Perform one simulation step of stochastic rate dynamics.

Parameters:
  • x (ArrayLike, optional) – External drive (scalar or array broadcastable to self.varshape). Added to mu as constant forcing. Default is 0.0.

  • instant_rate_events (None, dict, tuple, list, or iterable, optional) – Instantaneous rate events applied in the current step without delay. See class docstring for event format. Default is None.

  • delayed_rate_events (None, dict, tuple, list, or iterable, optional) – Delayed rate events scheduled with integer delay_steps (units of simulation time step). See class docstring for event format. Default is None.
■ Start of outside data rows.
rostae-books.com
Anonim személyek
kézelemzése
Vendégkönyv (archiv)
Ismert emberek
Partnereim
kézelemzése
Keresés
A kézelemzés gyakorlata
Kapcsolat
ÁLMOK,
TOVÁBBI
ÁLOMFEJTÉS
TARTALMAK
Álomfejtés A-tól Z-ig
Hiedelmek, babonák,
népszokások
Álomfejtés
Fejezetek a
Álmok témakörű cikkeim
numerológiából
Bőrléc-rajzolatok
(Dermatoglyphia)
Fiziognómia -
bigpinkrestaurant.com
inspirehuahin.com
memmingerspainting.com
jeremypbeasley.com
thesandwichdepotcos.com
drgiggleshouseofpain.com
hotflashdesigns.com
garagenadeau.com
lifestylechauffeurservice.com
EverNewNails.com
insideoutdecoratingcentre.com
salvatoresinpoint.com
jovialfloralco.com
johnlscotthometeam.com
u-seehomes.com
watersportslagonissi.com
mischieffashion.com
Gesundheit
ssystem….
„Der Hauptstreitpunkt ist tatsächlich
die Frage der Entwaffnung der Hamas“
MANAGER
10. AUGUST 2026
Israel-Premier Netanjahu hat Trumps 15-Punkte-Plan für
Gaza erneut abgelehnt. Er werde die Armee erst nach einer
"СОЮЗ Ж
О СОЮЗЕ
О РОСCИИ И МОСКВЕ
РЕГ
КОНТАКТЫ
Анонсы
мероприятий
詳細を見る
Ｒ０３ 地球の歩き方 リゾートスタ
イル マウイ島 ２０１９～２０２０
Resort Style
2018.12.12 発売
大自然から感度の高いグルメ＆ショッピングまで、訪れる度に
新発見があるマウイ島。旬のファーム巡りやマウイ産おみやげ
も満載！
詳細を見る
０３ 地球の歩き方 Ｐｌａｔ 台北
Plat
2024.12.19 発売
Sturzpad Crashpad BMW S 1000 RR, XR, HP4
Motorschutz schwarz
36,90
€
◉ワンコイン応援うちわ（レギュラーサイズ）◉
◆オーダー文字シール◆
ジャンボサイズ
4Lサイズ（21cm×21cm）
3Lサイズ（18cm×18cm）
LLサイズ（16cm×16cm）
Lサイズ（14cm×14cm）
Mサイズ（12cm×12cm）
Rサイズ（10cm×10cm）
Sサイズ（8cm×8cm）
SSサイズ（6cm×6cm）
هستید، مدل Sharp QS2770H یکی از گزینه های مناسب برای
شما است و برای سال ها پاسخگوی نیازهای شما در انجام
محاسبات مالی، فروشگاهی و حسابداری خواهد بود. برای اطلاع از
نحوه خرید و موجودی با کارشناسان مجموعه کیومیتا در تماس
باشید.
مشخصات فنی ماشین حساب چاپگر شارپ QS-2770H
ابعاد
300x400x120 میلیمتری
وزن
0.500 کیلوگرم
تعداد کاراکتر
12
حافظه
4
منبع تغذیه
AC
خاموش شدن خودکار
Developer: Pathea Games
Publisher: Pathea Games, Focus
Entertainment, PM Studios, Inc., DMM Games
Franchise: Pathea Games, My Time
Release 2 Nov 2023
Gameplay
  • noise (ArrayLike, optional) – Externally supplied noise sample \(\xi_n\) (scalar or array broadcastable to state shape). If None (default), draws \(\xi_n\sim\mathcal{N}(0,1)\) internally.

Returns:

rate_new – Updated rate state \(X_{n+1}\) (float64 array of shape self.rate.value.shape).

Return type:

np.ndarray

Notes

Update algorithm:

  1. Collect input contributions:

    • Delayed events arriving at current step (from internal queues).

    • Newly scheduled delayed events with delay_steps=0.

    • Instantaneous events.

    • Delta inputs (sign-separated into excitatory/inhibitory).

    • Current inputs via sum_current_inputs(x, rate).

  2. Compute propagator coefficients:

    For \(\lambda>0\):

    \[P_1 = \exp(-\lambda h/\tau), \quad P_2 = (1-P_1)/\lambda, \quad N = \sigma\sqrt{(1-P_1^2)/(2\lambda)}.\]

    For \(\lambda=0\): \(P_1=1\), \(P_2=h/\tau\), \(N=\sigma\sqrt{h/\tau}\).

  3. Propagate intrinsic dynamics:

    \[X' = P_1 X_n + P_2(\mu + \mu_\mathrm{ext}) + N\,\xi_n.\]
  4. Apply network input with optional multiplicative coupling and input nonlinearity according to linear_summation mode.

  5. Apply optional output rectification: \(X_{n+1}\gets\max(X',\,\mathrm{rectify\_rate})\).

  6. Update state variables: rate, noise, delayed_rate, instant_rate, _step_count.

Numerical stability: The implementation uses np.expm1 for numerically stable evaluation of \(1-e^{-x}\) and handles the \(\lambda=0\) limit explicitly. The noise factor \(N\) is derived from exact Ornstein-Uhlenbeck integration.

Failure modes: No automatic failure handling. Negative time constants, decay rates, or noise parameters are caught at construction by _validate_parameters. Invalid event formats raise ValueError.